* **Task requirements**: Put the lines from the one containing "Page size: 1500x844." through the end of the records into a JSON list of strings, one string per line, skipping blank lines.

* **Source data**:

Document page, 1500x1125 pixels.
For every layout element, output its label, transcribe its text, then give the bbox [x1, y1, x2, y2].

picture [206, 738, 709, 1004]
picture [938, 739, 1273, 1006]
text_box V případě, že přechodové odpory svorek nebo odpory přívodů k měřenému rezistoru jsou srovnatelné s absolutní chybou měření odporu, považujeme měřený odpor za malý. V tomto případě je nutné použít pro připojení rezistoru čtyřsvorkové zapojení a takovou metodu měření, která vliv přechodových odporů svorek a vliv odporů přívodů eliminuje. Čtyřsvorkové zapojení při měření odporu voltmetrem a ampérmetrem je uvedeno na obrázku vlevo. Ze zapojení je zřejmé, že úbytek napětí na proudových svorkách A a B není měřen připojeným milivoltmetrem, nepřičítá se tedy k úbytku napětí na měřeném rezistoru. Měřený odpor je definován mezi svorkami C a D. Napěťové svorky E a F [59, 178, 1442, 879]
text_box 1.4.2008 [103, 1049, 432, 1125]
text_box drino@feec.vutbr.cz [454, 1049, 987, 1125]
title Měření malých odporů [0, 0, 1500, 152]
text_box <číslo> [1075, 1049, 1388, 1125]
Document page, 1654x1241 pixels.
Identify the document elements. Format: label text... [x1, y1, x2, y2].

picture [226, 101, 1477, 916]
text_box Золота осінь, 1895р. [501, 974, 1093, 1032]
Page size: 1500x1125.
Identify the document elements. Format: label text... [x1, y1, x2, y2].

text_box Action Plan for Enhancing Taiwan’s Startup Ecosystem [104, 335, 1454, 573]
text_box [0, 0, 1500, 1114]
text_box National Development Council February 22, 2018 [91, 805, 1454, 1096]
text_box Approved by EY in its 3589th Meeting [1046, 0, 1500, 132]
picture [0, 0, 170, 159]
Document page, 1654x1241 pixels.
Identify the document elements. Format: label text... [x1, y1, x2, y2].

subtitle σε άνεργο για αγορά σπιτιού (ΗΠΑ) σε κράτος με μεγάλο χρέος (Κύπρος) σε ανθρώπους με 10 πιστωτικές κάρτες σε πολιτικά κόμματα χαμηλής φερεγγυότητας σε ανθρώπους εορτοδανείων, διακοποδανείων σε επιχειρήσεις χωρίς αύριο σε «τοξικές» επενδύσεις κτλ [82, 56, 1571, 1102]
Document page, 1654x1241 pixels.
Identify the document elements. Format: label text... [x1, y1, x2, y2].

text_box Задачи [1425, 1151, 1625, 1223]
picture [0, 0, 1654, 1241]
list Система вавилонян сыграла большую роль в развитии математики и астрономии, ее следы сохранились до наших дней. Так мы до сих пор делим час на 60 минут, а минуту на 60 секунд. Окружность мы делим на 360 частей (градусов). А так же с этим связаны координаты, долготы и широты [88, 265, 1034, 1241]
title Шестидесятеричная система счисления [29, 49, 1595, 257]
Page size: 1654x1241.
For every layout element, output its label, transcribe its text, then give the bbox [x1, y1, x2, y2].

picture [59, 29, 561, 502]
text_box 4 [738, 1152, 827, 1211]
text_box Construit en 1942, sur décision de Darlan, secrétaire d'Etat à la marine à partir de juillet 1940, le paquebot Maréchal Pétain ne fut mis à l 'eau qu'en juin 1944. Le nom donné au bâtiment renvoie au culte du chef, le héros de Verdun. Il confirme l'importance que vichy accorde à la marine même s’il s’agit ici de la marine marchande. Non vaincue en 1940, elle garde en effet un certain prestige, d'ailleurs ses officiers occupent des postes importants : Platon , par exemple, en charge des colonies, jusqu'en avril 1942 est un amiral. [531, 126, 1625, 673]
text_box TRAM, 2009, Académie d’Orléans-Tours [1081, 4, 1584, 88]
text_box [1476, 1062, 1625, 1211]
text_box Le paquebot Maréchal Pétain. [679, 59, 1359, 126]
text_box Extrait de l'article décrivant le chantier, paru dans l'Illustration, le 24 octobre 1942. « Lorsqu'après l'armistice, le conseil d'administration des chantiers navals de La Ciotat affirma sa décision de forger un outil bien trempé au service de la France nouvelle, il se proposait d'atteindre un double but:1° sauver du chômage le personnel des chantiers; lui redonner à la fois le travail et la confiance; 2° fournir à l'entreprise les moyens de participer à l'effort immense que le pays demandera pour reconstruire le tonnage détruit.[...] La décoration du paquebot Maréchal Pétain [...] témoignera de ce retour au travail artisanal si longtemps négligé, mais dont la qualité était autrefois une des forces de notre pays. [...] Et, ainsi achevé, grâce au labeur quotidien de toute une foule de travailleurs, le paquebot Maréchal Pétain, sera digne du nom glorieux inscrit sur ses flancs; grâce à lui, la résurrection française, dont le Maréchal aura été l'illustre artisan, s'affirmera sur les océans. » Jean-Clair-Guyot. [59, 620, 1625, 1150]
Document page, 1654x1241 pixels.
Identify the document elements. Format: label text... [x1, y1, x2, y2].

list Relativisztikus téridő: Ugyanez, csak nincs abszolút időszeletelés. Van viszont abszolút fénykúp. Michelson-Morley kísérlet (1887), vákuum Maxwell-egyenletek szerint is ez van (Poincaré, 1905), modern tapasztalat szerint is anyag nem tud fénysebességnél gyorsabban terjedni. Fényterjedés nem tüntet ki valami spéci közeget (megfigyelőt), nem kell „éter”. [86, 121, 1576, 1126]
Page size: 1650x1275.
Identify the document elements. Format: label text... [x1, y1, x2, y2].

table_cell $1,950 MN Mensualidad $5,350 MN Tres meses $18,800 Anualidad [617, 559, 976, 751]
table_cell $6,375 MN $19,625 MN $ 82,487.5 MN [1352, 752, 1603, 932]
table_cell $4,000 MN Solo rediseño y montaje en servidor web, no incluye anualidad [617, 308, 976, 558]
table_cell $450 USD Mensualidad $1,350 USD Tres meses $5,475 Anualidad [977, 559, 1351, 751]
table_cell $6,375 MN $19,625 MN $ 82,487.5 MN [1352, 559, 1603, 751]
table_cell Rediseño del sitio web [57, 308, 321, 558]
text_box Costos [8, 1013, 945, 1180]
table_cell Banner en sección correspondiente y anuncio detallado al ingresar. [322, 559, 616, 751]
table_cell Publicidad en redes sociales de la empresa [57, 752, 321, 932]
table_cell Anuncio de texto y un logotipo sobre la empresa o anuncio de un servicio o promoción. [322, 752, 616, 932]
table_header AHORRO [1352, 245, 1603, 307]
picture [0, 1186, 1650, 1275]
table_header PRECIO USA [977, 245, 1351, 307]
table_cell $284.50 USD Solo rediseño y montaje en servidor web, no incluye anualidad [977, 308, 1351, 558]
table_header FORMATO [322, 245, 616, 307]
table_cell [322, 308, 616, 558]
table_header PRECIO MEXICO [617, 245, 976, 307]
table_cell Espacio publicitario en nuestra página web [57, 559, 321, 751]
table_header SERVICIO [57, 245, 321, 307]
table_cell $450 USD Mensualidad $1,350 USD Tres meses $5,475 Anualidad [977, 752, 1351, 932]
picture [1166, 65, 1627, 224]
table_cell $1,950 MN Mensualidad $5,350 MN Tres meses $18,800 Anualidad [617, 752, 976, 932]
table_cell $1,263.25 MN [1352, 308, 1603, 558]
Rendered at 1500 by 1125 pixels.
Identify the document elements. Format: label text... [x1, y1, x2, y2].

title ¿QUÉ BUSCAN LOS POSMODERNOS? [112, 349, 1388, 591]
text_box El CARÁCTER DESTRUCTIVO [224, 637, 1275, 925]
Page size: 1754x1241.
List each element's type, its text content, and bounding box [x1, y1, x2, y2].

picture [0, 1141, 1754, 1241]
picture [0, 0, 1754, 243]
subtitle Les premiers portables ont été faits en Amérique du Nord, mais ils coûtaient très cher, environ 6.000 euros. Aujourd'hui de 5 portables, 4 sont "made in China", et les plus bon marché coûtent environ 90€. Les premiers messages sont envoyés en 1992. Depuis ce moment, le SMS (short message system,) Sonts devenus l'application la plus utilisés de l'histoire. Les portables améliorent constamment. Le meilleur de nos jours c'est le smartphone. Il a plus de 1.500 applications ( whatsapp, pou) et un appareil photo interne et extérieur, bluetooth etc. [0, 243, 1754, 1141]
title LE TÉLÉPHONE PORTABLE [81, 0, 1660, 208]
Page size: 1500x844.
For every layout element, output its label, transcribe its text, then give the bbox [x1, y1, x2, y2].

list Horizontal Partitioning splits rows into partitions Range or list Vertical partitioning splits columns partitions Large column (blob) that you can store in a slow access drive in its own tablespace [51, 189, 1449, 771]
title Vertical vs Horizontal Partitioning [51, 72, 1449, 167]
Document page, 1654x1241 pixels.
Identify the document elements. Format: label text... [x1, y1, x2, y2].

* **Output for this exercise**:
[
  "Page size: 1500x844.",
  "For every layout element, output its label, transcribe its text, then give the bbox [x1, y1, x2, y2].",
  "list Horizontal Partitioning splits rows into partitions Range or list Vertical partitioning splits columns partitions Large column (blob) that you can store in a slow access drive in its own tablespace [51, 189, 1449, 771]",
  "title Vertical vs Horizontal Partitioning [51, 72, 1449, 167]",
  "Document page, 1654x1241 pixels.",
  "Identify the document elements. Format: label text... [x1, y1, x2, y2]."
]